Por Francisco Maduro-Dias
Quem passa pela Rua da Sé, em Angra do Heroísmo, passa com a naturalidade de quem vive na ilha ou com a curiosidade de quem a visita, mas ligará pouco, ou nada, ao que ela representa no contexto de uma cidade cuja zona central está inscrita na lista do Património Mundial da UNESCO, desde Dezembro de 1983.
A rua chama-se “da Sé” desde, digamos assim, sempre, sendo que esse sempre tem à volta de quinhentos anos, tantos quantos se contam entre 1534 e 2022. Foi em Novembro desse ano do século XVI que Angra, elevada à categoria de cidade por D. João III em Agosto, estava o Rei em Évora e a capital andava com ele, recebeu a sede da Diocese.
A igrejinha que existia à época, mais ou menos neste mesmo lugar, era uma igreja orientada e, seguindo a investigação realizada por Antonieta Reis Leite, teria a porta principal alinhada com a rua agora chamada do Barcelos.
O tardoz da capela-mor ficaria voltado a nascente, a oriente, portanto, sendo provável testemunho disso um desvio e alargamento que ainda hoje se nota a meia da Rua do Salinas. Quem passe por lá, nestes dias, repara que o passeio alarga bastante, ali mais ou menos a meio do troço entre a Rua da Rosa e a Rua da Sé.
O ser uma igreja orientada importa para esta conversa. É que, durante os primeiros séculos do cristianismo era hábito, não norma escrita, mas costume quase sempre seguido, colocar a capela-mor das igrejas virado para o lugar onde Cristo fora crucificado, Jerusalém. Como toda a Europa fica a oeste a consequência foi que as novas igrejas, feitas de raiz, começaram, todas, a ter a capela-mor volta a oriente. Igrejas orientadas, portanto e era assim a antiga igreja de São Salvador.

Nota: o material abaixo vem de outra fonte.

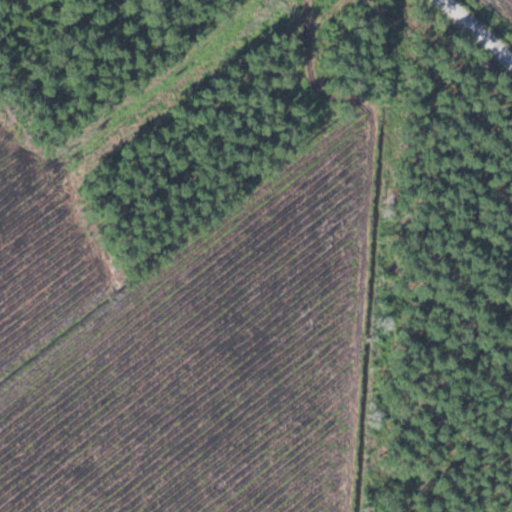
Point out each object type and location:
road: (479, 29)
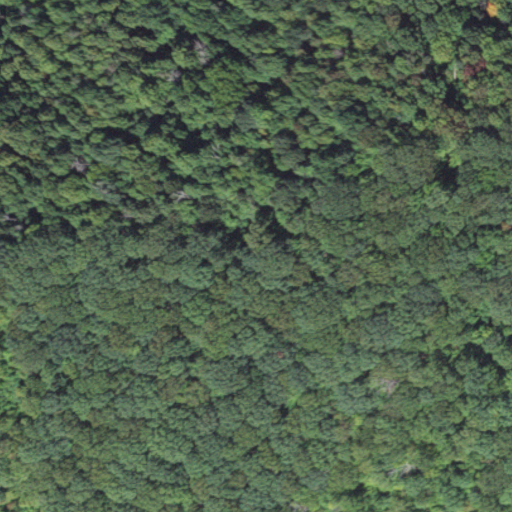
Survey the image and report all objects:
road: (509, 508)
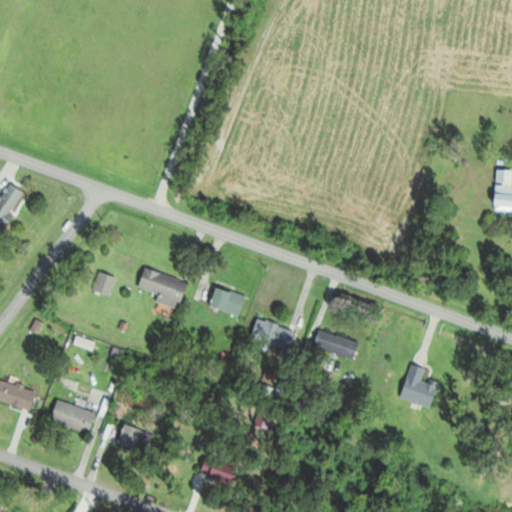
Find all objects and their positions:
road: (193, 103)
building: (503, 189)
road: (255, 242)
road: (51, 255)
building: (162, 288)
building: (227, 301)
building: (336, 345)
building: (283, 385)
building: (14, 396)
building: (73, 416)
building: (136, 439)
road: (82, 481)
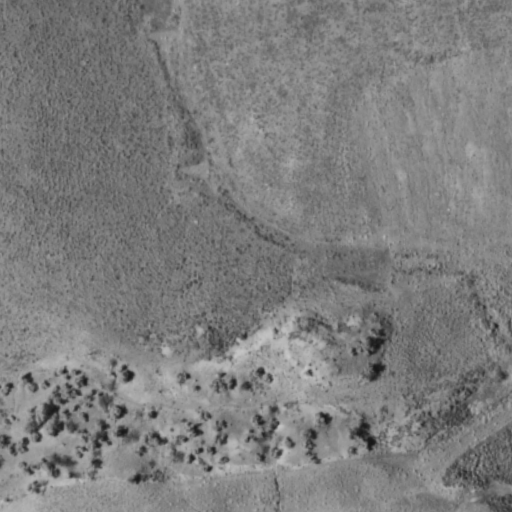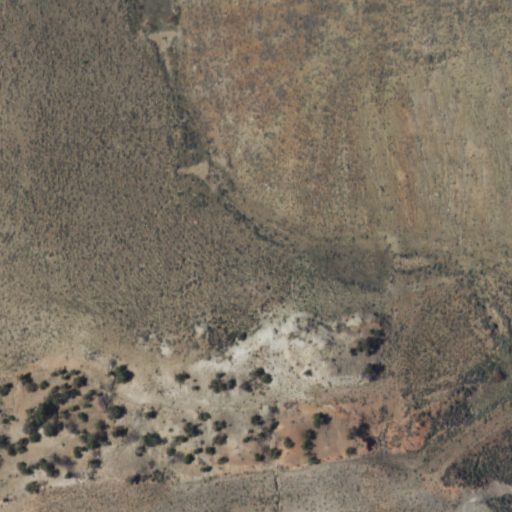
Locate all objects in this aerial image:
railway: (279, 505)
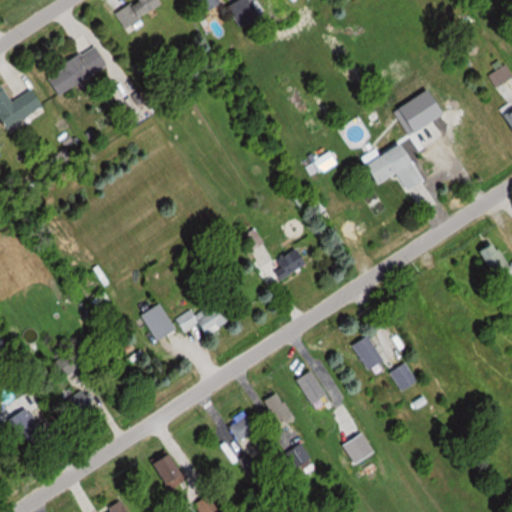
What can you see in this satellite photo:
building: (201, 3)
building: (132, 12)
road: (31, 21)
building: (73, 69)
building: (497, 74)
building: (15, 107)
building: (506, 120)
building: (378, 163)
building: (345, 223)
building: (491, 261)
building: (283, 263)
building: (198, 318)
building: (153, 320)
road: (261, 345)
building: (362, 352)
building: (398, 377)
building: (75, 403)
building: (275, 409)
building: (239, 428)
building: (27, 431)
building: (296, 454)
building: (162, 469)
building: (203, 504)
building: (110, 509)
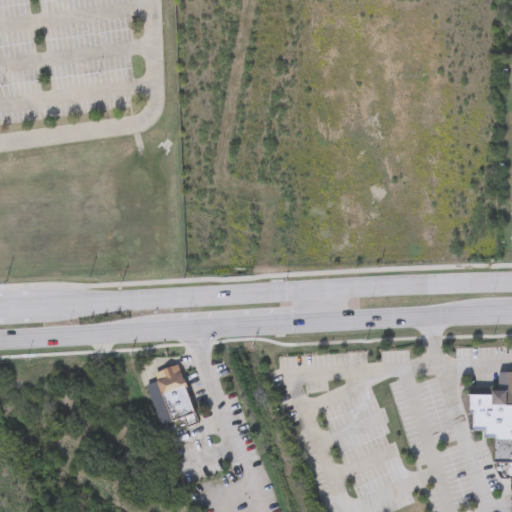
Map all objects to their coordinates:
road: (77, 16)
road: (77, 56)
road: (78, 95)
road: (134, 124)
road: (414, 280)
road: (158, 292)
road: (317, 302)
road: (414, 313)
road: (240, 323)
road: (82, 333)
road: (472, 365)
road: (218, 390)
building: (173, 392)
building: (173, 392)
building: (494, 416)
building: (493, 422)
road: (420, 426)
road: (314, 436)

Eis que Angra se torna, então, sede de Diocese e, se bem que não tenha sido o primeiro Bispo, importa recordar aqui e agora o único dominicano que por cá andou, D. Frei Jorge de Santiago.
Em boa verdade trata-se do terceiro Bispo, em ordem cronológica, mas do primeiro que, em linguagem comum, se poderá dizer que assentou arriais em Angra, e de que modo!
Organizou o primeiro Sínodo Diocesano, fez publicar as Constituições Sinodais do Bispado, de que se conhecem muito poucos exemplares, havendo um na Biblioteca Luís da Silva Ribeiro. Organizou, de modo nunca dantes visto, a vida da jovem diocese, e pressionou os poderes vigentes no sentido de se fazer uma nova Sé, digna e bem dimensionada. Frei Jorge participou no Concílio de Trento, aliás, coisa que se percebe, e bem, nas ditas constituições.
Aludo a Trento porque, a partir do dito Concílio, a tal regra, não escrita, mas seguida, de orientar os edifícios dos templos com a capela-mor para Jerusalém, é abandonada. Começada a construir em finais do século XVI, a nova catedral de Angra será claro fruto dos novos tempos e é para isso que vos peço a atenção, desta vez.
A Angra da segunda metade de quinhentos fervilhava de actividade económica, de questiúnculas políticas, de mercancias várias, de especiarias e prata. A cidade crescia a olhos vistos e os diversos poderes instalavam-se e enobreciam-se. O Capitão do Donatário, ao fundo da Rua Direita, a Senhora Câmara ao centro da urbe, numa Praça mais pequena, mas central, o Provedor das Armadas já vivia e coordenava os seus negócios lá em cima, no Corpo Santo, junto à igreja da Conceição.
A nova Sé, depois de complicações várias, vai nascer com as portas, a fachada e as sineiras, duas como é dado numa catedral, voltadas à rua principal da urbe, marcando, em definitivo, o seu lugar e preponderância, secundarizando a capela-mor e privilegiando o viver urbano.
Desde então, ultrapassando regimes, modos de pensar e costumes vários, a mais importante rua da Cidade de Angra e a mais relevante da sua malha antiga, passou a chamar-se Rua da Sé, e Deus teve a Sua porta, na Cidade.